We are looking for application where we need sometimes backdrive DC-motor manually. In order to protect motor driver and rest of the electronics we're thinking of electrically disconnecting motor leads from the motor driver using FETs or relays. Is there something else you should worry about? E.g. if rotating motor shaft too fast will produce too much voltage and we damage something inside motor or damage FETs isolating it? Is answer different for brushed and brushless motor?

Motor is rated for 24V, 5A continuous, 10A peak for 2 seconds. It's geared 50:1, so we can potentially backdrive it quite fast.

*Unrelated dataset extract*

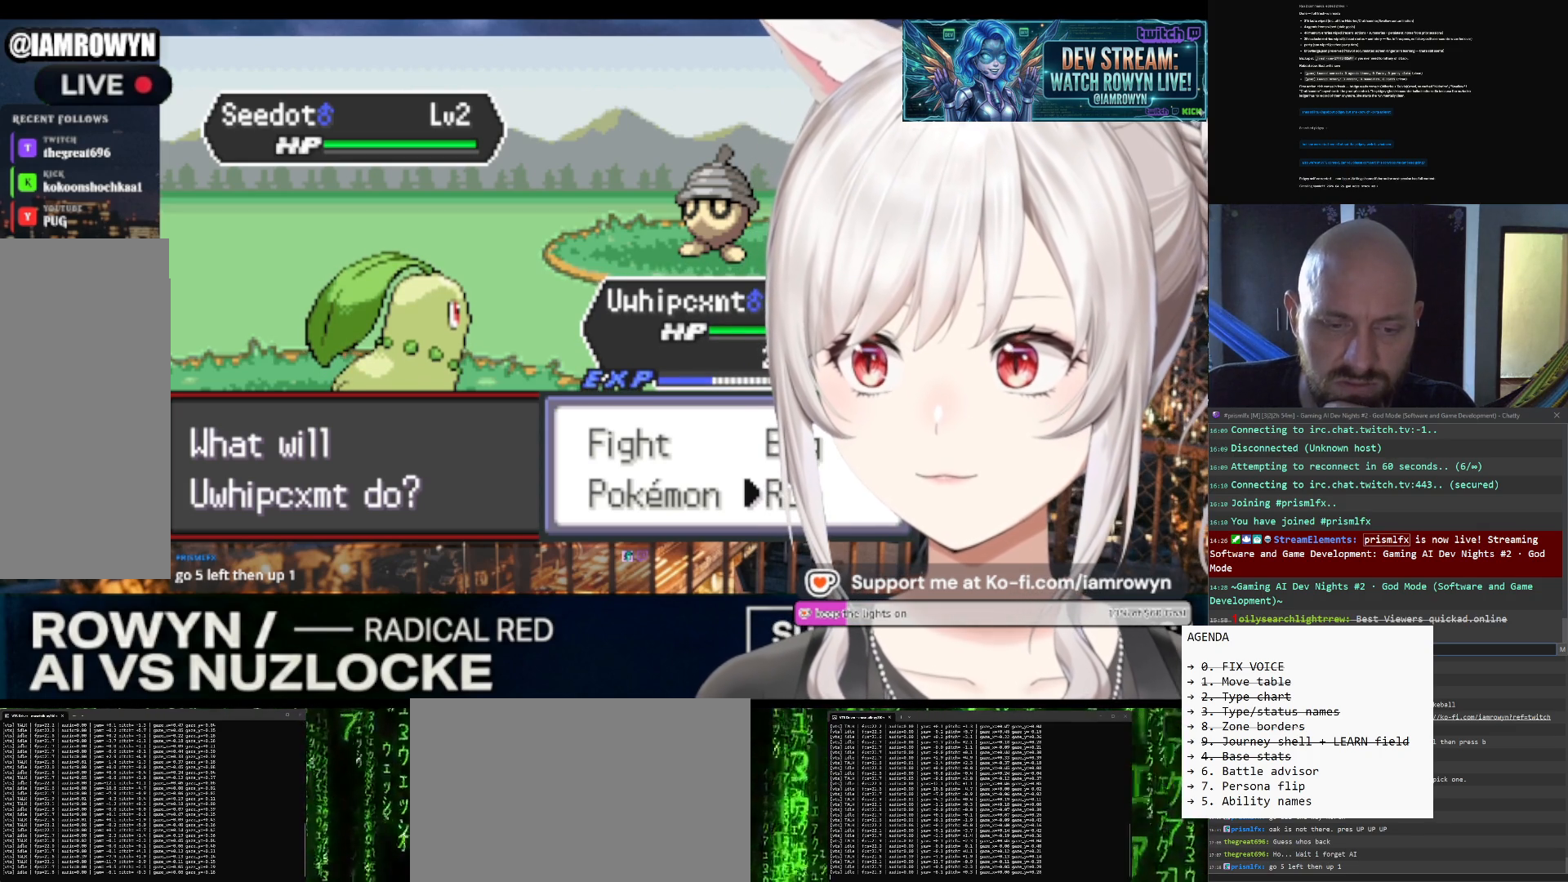
{"buttons": ["DPAD_RIGHT"], "events": []}
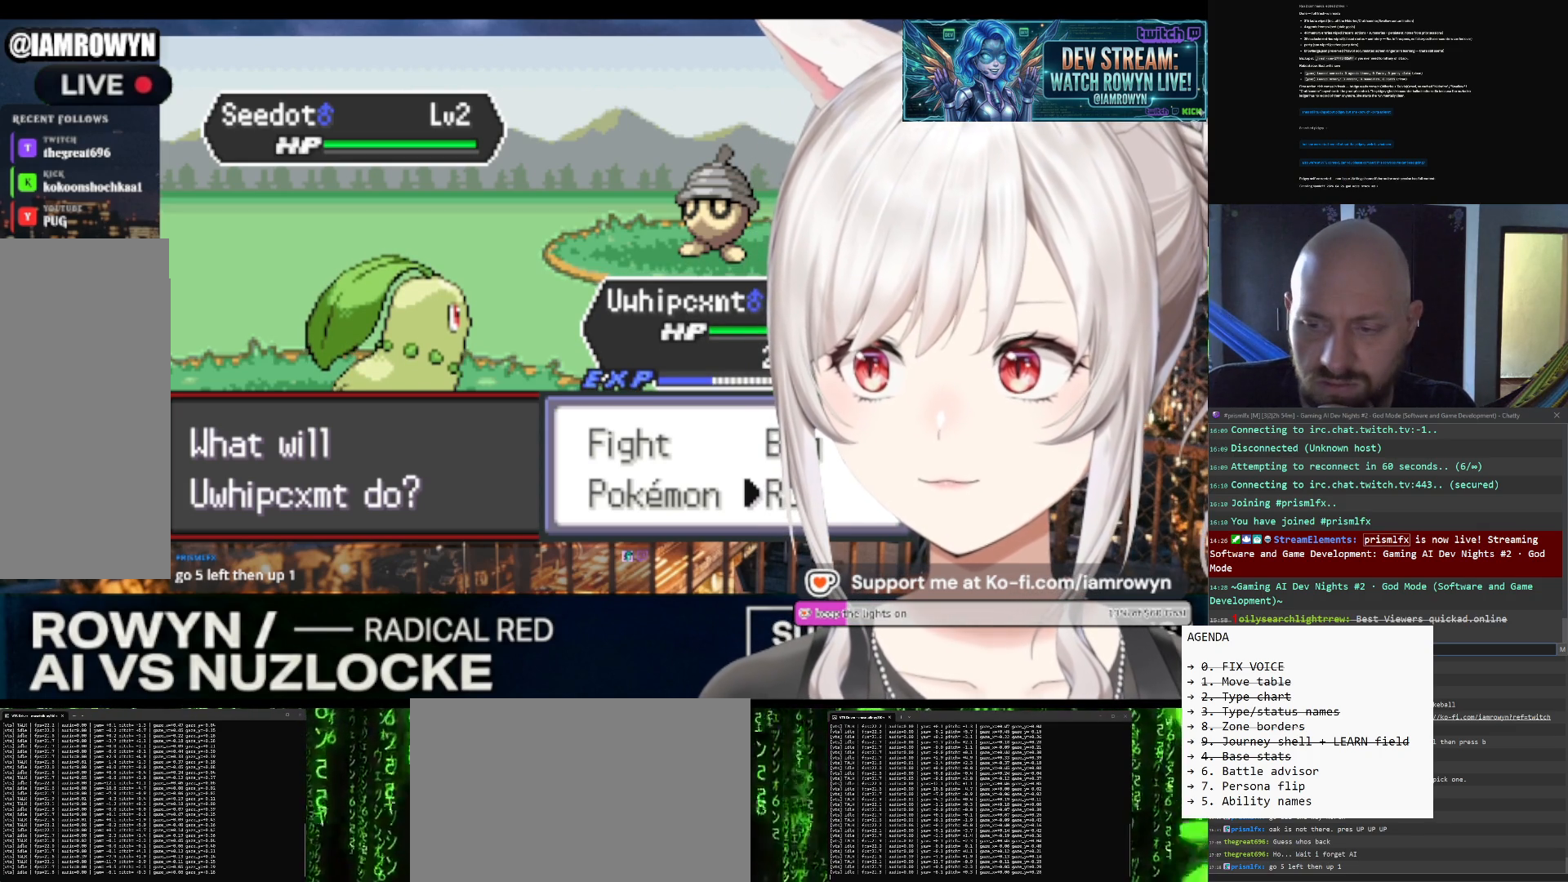
{"buttons": ["DPAD_RIGHT"], "events": []}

  • \$\begingroup\$ How can you backdrive a disconnected motor? Backdriving, is AFAIK, rotating the motor in the opposite direction of the electrically induced rotation. \$\endgroup\$
    – Eugene Sh.
    Nov 25, 2015 at 21:26
  • 1
    \$\begingroup\$ @EugeneSh. I think this term is usually used when you rotate motor shaft externally. I.e. from wiki "backdrive is a component used in reverse to obtain its input from its output... A DC electrical generator can be implemented by backdriving a DC electric motor" \$\endgroup\$
    – DikobrAz
    Nov 25, 2015 at 21:39

1 Answer 1


Don't backdrive it any faster than its nominal run speed on 24V. This means that the back voltage won't be any more than 24V and the commutator won't fly apart. Now you can be confident that your isolation MOSFETs won't blow up.